▶ _Explore the material_
1. In the passage about GiveWell, why has GiveWell been revising its evaluation of Vocational Foundation Inc.? Answer in one to three sentences.
2. Answer these questions from the passage about GiveWell:
(a) What salary does each of the pair now earn?
(b) About how many charities' tax records did they scan?
(c) How many organizations applied for grants?
3. From the passage about GiveWell, list every applicant that GiveWell announced it had recommended for the $25,000 grant for employment help to disadvantaged adults in New York.

▶ _Passage to read_

---

Last March, the pair took two weeks of vacation to write the business plan for GiveWell and the Clear Fund — and planned their departure from the finance world. With much-reduced salaries of $65,000 each (Mr. Hassenfeld, who lives near Boston, serves as program officer), they are now immersed in evaluating applications for the $140,000 in grants they plan to award this year — four for $25,000 and one for $40,000.


The duo picked five causes for 2007 that they believed could aid disadvantaged people: In addition to helping New Yorkers get job skills and preventing deaths in Africa, they wanted to improve early-childhood development and elementary and high-school education in New York and enable needy people in Africa to become self-supporting.

To find the right applicants, they scanned tax records of about 3,500 charities, asked more than 1,000 of the groups to fill out a survey, and then invited 246 out of the 310 charities that responded to apply for grants.

More than 130 organizations applied.

After evaluating charities that applied for a $25,000 grant to provide employment help to disadvantaged adults in New York, GiveWell announced it had recommended four of 19 applicants — Year Up New York City, St. Nicholas Neighborhood Preservation Corporation, Highbridge Community Life Center, and the Hope Program. The board will approve a grant for one of those groups in mid-December.

GiveWell plans also to recommend Vocational Foundation Inc., but has been revising its evaluation due to the complaints about inaccuracies.


While he is now working 60 to 80 hours a week evaluating grant applications, Mr. Karnofsky dreams of the day when GiveWell can grow so that it can scrutinize additional causes and become a philanthropic force.

---

▶ _Provided records_
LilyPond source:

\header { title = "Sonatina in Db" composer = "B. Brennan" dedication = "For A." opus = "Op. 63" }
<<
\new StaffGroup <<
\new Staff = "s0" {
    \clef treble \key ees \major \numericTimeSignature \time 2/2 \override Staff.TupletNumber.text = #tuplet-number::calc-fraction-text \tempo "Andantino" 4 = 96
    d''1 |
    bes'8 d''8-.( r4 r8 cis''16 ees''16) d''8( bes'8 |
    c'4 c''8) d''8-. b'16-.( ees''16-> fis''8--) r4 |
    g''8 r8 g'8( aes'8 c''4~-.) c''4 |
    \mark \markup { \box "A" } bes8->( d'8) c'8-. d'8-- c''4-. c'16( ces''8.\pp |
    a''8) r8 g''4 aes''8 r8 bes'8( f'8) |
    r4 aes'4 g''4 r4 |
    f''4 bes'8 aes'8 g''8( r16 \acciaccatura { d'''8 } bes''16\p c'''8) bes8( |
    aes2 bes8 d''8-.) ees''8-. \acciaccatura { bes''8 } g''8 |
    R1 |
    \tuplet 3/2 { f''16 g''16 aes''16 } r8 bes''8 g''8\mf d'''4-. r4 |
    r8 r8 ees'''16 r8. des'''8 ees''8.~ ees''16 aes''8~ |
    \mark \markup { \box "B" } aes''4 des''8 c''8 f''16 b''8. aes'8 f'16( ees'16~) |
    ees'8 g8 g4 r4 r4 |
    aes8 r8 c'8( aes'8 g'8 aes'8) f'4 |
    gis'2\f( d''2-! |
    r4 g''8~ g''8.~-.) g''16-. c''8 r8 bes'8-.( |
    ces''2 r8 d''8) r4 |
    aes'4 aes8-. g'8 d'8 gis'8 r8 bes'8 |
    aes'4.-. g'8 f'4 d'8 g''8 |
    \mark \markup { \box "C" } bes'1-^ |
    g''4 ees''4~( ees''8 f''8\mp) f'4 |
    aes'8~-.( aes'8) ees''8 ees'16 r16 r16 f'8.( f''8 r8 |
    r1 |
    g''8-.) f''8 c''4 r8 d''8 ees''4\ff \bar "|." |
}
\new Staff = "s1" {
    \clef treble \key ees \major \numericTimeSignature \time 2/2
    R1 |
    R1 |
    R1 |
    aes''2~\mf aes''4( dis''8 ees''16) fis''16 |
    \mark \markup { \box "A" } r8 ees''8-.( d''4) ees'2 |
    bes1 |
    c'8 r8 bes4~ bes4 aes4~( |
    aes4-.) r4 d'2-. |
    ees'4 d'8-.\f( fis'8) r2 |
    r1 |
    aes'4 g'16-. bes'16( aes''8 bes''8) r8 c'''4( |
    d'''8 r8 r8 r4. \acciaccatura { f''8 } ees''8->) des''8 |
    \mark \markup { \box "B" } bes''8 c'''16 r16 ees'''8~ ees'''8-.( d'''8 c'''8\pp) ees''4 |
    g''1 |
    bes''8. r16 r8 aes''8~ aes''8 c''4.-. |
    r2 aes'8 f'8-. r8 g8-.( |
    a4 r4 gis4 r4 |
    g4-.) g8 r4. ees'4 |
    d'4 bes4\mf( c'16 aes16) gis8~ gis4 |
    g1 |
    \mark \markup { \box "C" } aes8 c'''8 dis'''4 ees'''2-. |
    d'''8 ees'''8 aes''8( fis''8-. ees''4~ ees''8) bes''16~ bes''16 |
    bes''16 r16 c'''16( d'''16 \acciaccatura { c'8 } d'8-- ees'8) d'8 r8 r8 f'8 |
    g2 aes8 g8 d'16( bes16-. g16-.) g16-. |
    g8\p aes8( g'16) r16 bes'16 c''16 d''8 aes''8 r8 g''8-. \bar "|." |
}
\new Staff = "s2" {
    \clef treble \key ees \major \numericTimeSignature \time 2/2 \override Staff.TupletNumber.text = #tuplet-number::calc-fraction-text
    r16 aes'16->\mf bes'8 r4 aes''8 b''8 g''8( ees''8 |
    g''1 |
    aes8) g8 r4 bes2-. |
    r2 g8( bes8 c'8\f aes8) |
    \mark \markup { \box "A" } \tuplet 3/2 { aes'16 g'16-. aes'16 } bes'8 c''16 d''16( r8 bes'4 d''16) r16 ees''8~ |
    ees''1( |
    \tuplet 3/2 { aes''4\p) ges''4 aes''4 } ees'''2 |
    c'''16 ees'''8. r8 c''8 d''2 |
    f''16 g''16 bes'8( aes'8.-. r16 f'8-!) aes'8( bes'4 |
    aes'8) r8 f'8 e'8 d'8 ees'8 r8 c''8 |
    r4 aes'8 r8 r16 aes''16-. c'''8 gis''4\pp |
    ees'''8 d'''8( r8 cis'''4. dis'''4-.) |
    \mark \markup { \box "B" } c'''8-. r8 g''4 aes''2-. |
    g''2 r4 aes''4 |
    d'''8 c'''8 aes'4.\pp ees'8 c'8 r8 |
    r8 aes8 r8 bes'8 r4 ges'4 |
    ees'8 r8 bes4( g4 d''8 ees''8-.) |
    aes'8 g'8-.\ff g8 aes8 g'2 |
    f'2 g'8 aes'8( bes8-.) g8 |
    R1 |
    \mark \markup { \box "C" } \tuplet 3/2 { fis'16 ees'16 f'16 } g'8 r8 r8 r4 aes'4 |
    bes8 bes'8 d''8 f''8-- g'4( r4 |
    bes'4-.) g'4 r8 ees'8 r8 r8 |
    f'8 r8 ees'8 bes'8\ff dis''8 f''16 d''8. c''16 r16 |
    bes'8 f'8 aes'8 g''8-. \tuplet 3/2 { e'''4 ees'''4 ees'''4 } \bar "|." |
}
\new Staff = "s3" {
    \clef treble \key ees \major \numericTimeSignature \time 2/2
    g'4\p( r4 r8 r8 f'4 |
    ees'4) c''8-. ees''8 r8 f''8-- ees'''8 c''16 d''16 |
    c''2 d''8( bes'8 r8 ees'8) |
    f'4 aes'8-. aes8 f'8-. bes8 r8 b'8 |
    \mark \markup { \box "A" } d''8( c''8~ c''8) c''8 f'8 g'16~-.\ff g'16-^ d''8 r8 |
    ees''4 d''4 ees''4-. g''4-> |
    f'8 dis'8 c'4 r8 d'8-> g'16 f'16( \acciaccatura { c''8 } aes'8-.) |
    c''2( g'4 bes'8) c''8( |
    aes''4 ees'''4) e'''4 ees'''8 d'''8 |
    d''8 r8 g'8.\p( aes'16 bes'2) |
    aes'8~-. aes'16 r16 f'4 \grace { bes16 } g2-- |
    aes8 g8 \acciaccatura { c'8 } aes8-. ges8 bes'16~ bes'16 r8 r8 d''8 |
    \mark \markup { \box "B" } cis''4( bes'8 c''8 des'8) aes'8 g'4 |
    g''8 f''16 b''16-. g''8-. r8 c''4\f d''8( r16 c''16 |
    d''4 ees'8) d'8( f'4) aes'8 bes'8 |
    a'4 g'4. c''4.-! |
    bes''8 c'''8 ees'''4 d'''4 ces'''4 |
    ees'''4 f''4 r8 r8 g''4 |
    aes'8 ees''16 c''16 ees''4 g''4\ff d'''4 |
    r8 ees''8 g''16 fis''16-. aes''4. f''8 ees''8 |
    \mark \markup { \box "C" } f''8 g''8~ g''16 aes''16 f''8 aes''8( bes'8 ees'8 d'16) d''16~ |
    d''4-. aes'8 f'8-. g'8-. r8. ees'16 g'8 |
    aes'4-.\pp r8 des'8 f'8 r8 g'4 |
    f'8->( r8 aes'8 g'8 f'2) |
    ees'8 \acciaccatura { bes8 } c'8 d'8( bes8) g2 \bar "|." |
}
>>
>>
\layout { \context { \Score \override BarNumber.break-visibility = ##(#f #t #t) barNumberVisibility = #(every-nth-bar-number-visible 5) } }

---

▶ _Answers by item number_
1. GiveWell has been revising its evaluation of Vocational Foundation Inc. because of complaints about inaccuracies. It still plans to recommend the organization.

2.
(a) $65,000 each.
(b) About 3,500.
(c) More than 130.

3.
- Year Up New York City
- St. Nicholas Neighborhood Preservation Corporation
- Highbridge Community Life Center
- the Hope Program